- Interactive map of the Château de Fonscolombe area

General information
- Type: Château
- Location: 3301 Route de Saint-Canadet, Le Puy-Sainte-Réparade, France
- Completed: 1720
- Owner: Mrs de Saporta

= Château de Fonscolombe =

The Château de Fonscolombe is a château, vineyard and winery in Le Puy-Sainte-Réparade.

==Location==
It is located at 3301 Route de Saint-Canadet in Le Puy-Sainte-Réparade, a village 15 km away from Aix-en-Provence.

==History==
The castle was built for Honoré Boyer de Fonscolombe (1683-1743) in 1720. It is surrounded by a garden with sculptures by Jean-Pancrace Chastel (1726-1793).

### Goal of the exercise
Write the next part of the text about the Château de Fonscolombe, continuing after its last sentence.

### Recorded information
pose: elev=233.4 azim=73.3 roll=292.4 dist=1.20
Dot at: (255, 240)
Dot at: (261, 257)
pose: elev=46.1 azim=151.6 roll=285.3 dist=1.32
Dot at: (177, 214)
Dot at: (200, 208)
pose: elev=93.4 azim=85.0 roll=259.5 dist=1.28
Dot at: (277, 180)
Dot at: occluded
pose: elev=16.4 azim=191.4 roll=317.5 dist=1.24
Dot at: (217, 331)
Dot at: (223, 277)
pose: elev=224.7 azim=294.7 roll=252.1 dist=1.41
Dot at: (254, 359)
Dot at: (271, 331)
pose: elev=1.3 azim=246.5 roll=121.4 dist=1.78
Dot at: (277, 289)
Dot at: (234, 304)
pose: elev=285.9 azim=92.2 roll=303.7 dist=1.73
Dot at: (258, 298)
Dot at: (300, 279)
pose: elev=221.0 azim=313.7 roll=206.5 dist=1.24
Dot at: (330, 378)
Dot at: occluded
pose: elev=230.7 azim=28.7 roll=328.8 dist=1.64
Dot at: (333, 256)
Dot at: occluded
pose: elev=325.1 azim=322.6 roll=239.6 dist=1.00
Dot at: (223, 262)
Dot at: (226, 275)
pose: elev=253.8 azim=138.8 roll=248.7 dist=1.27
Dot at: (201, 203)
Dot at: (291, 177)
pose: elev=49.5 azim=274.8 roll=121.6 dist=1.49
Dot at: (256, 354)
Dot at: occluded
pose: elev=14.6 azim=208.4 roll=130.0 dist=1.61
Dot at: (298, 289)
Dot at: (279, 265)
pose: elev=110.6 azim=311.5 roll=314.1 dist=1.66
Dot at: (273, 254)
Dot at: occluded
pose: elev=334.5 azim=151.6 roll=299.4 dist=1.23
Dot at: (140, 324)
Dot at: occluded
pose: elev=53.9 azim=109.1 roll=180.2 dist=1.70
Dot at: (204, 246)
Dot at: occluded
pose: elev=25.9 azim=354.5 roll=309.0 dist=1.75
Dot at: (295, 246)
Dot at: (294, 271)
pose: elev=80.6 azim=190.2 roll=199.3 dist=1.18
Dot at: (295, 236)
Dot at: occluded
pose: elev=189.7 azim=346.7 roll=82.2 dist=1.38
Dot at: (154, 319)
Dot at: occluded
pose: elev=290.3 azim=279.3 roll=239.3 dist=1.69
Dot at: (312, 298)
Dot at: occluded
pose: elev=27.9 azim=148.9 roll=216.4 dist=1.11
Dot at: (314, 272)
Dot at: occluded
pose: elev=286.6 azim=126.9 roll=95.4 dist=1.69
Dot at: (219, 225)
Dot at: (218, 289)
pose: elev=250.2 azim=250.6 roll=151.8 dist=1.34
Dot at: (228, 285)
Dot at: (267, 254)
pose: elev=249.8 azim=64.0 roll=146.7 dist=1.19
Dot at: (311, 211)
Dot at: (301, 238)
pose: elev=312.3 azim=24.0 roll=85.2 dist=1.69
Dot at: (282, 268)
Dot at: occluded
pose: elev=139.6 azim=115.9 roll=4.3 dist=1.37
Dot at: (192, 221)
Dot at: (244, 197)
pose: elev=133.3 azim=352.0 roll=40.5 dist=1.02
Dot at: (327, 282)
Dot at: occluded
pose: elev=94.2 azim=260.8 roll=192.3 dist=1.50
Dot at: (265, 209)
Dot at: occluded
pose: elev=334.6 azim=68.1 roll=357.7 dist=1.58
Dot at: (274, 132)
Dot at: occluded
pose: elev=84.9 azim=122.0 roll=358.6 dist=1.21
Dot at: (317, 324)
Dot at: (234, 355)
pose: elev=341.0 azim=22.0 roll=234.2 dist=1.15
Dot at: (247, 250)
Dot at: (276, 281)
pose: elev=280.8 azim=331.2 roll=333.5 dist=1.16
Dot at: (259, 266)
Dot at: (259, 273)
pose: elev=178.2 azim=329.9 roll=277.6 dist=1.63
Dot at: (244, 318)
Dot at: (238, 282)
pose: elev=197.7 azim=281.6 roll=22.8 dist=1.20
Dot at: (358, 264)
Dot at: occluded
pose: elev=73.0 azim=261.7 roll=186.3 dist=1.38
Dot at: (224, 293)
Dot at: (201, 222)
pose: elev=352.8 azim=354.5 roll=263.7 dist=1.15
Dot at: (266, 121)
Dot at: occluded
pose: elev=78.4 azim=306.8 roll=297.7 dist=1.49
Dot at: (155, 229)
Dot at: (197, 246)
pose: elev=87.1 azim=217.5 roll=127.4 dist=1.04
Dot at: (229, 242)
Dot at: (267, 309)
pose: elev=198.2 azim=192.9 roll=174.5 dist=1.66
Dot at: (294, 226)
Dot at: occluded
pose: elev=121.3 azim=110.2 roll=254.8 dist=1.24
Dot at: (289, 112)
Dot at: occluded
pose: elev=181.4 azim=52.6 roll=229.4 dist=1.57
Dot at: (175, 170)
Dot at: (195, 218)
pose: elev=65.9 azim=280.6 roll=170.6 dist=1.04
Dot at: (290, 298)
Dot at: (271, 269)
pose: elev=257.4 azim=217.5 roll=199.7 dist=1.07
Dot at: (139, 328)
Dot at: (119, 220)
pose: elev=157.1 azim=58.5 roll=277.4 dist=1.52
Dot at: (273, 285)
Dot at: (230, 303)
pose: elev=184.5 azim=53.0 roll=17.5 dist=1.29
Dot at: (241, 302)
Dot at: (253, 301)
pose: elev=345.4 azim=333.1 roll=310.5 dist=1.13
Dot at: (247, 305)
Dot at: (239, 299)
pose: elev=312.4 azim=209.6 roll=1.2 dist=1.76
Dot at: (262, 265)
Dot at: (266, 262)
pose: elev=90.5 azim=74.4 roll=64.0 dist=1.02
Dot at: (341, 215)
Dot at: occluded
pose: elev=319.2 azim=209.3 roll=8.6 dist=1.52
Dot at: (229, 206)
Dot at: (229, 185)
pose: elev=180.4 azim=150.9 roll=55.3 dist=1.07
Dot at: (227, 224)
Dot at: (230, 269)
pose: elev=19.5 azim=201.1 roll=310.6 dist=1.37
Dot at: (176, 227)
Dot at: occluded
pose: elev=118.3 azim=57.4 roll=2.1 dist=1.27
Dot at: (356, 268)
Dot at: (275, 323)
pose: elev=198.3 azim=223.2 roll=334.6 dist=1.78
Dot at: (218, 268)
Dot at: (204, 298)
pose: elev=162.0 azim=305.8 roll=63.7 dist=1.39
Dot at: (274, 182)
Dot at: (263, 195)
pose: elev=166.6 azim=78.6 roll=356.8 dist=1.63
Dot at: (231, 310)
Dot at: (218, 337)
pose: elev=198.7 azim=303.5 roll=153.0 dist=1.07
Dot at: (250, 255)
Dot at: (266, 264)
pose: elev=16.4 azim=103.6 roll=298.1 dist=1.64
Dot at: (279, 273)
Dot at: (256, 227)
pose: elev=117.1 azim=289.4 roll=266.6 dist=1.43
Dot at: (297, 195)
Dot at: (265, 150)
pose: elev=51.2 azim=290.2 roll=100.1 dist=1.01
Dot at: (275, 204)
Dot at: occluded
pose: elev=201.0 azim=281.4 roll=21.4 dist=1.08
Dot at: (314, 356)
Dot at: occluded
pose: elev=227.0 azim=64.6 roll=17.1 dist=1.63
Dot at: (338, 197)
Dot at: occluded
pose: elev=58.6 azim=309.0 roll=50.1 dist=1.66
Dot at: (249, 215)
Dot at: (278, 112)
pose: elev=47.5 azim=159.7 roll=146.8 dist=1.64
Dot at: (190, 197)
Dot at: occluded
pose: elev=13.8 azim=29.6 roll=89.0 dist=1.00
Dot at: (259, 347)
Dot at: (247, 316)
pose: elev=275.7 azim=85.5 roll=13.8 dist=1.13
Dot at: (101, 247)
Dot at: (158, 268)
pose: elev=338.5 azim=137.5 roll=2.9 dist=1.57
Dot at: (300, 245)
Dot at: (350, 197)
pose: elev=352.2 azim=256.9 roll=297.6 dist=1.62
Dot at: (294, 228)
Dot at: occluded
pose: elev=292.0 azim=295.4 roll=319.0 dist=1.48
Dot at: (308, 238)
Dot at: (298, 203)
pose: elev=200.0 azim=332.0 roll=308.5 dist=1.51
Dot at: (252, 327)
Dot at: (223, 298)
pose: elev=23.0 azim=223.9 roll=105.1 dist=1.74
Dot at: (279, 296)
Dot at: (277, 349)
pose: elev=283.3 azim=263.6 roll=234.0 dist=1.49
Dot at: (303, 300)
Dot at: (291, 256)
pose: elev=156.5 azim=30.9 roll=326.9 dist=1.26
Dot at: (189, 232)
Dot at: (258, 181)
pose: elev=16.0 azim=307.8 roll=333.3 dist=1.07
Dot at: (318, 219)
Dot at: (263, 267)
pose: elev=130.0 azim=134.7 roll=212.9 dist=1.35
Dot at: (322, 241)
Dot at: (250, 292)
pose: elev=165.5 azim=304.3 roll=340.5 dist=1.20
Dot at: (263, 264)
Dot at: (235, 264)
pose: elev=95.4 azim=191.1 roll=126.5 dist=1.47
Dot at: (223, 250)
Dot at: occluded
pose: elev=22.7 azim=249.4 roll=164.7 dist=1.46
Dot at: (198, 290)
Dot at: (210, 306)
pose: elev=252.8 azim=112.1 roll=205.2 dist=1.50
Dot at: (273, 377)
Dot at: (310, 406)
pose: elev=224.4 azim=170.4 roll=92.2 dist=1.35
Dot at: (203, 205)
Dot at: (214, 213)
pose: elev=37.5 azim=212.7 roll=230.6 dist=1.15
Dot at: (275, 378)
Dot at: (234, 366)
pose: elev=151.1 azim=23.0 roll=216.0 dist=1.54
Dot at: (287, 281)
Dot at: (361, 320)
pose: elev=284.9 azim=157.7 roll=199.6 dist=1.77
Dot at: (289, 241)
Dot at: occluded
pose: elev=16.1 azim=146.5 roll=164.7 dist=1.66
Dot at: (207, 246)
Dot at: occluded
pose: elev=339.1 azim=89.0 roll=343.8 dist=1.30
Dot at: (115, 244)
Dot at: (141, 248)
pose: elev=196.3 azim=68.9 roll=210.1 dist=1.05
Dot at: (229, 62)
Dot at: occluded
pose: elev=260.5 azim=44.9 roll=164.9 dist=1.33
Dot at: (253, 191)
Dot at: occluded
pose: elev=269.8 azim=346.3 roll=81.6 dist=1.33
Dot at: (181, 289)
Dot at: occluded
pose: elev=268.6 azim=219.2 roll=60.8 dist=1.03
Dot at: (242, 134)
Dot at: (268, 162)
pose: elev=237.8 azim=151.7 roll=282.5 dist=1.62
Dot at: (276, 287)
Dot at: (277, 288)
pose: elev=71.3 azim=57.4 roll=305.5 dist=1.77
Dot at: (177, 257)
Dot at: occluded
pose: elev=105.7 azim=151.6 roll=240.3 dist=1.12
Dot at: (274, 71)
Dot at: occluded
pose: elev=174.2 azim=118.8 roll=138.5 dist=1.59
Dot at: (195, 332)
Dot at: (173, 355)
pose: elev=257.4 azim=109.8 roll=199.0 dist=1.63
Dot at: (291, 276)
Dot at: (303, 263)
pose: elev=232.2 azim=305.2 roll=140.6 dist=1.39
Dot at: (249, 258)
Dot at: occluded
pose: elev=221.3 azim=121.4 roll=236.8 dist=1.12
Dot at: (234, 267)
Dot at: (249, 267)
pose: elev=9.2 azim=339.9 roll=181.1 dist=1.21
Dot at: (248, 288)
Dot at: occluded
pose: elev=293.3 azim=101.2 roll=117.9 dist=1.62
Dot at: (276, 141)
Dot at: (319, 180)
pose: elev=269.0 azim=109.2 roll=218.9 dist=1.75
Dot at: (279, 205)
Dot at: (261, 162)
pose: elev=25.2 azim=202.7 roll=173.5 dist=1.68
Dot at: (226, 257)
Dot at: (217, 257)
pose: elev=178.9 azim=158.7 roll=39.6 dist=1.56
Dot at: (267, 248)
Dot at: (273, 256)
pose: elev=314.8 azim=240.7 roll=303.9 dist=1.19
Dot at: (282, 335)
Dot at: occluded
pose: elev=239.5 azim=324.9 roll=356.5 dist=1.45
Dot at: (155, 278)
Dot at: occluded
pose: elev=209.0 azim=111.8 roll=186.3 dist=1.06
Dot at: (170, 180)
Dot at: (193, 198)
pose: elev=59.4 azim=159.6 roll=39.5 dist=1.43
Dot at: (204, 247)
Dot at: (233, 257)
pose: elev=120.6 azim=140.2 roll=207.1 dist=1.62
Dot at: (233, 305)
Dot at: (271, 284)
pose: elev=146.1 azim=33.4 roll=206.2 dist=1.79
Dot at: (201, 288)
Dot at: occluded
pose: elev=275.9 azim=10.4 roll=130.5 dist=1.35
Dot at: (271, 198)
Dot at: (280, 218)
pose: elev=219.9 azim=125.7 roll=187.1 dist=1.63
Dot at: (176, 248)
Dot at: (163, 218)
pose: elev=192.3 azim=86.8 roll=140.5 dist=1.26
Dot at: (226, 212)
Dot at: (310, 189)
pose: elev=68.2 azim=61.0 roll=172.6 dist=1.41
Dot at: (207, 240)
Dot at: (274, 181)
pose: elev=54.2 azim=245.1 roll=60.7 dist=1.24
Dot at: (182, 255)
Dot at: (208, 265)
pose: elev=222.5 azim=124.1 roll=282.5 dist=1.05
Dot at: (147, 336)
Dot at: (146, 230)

### Exercise answer
It has been listed as a monument historique since 1989. Its current owner is Mrs de Saporta (a descendant of Gaston de Saporta). Additionally, the sculptures in the garden and the chapel were listed in 1994. It is open to the public every weekday from 9am to 12pm, and from 2pm to 6pm. It is also open on Saturdays from 9:30am to 12pm, and from 2:30pm to 6pm.

==Vineyard==
It spans 70 hectares of vineyards, and produces red, rosé and white wines.